Task statement
Scan the records below and copy every line that contains the string "scroll".

++++ Extracted information

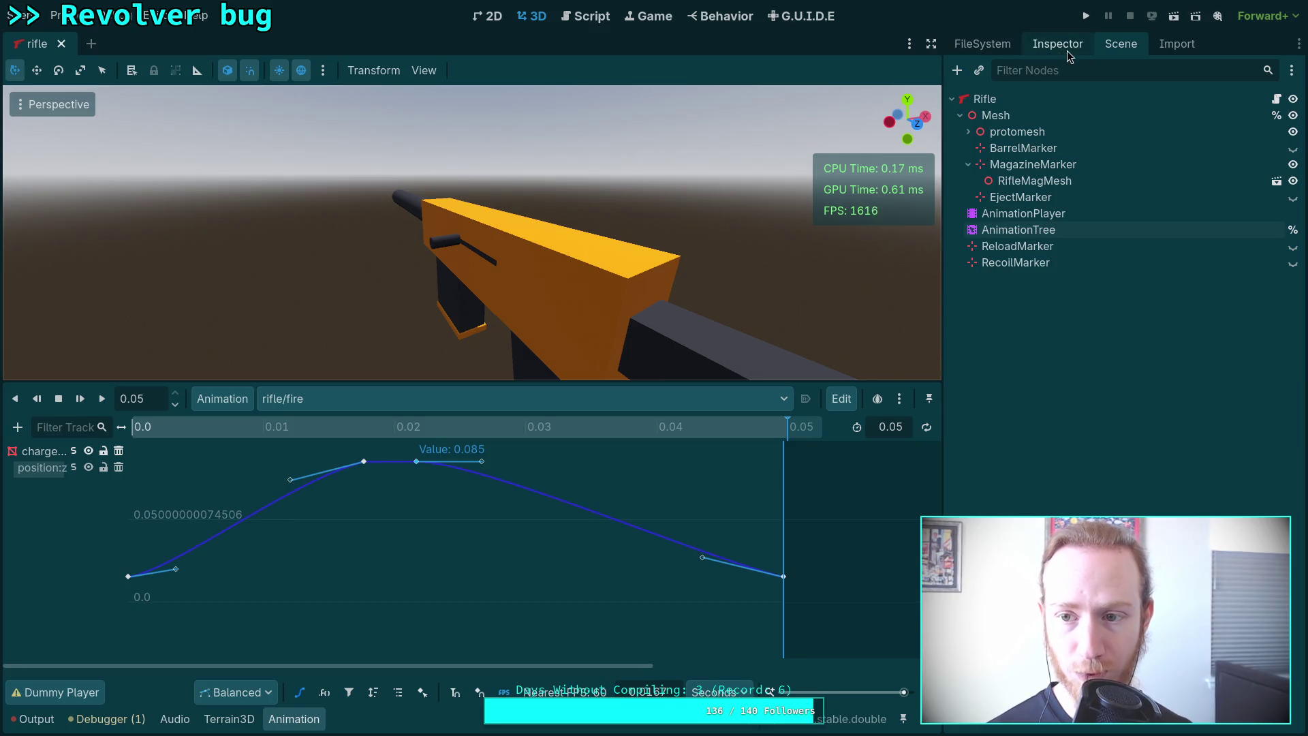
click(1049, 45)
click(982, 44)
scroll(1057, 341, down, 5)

++++++++
++++ Extracted information

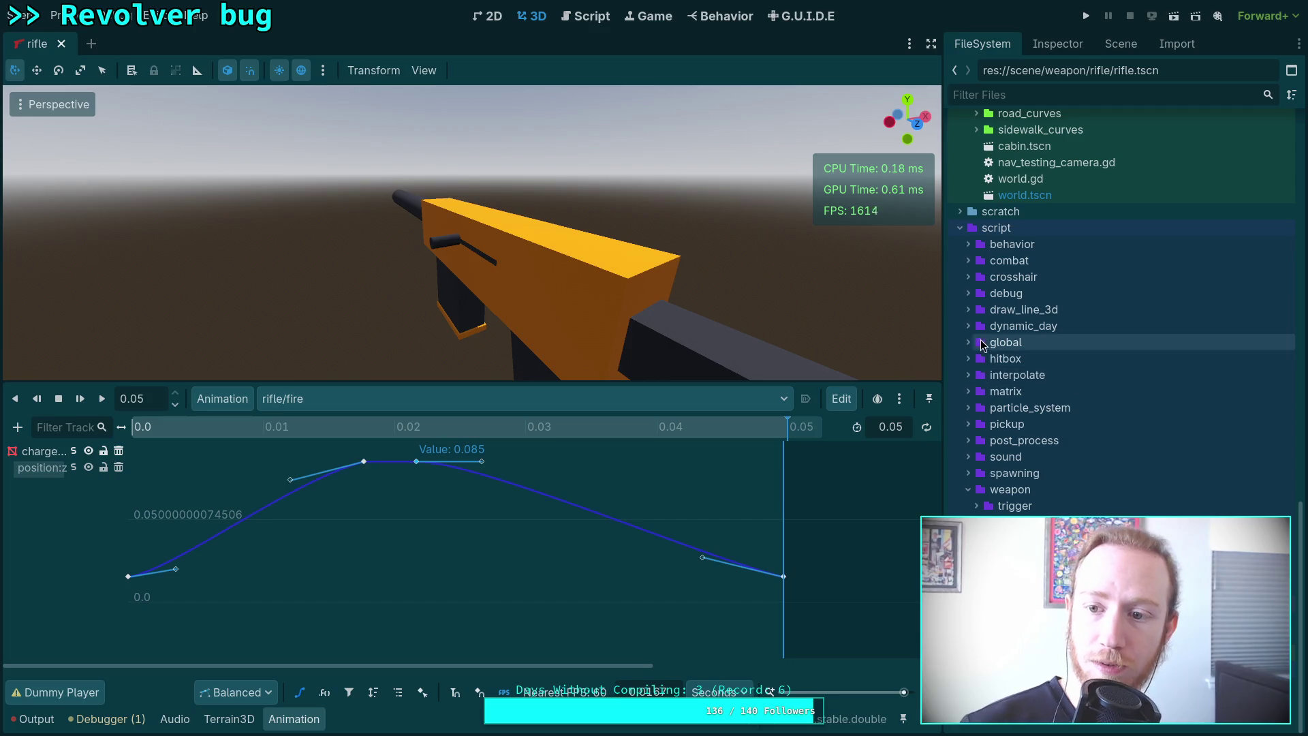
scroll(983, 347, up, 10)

++++++++

Exercise result
scroll(1057, 341, down, 5)
scroll(983, 347, up, 10)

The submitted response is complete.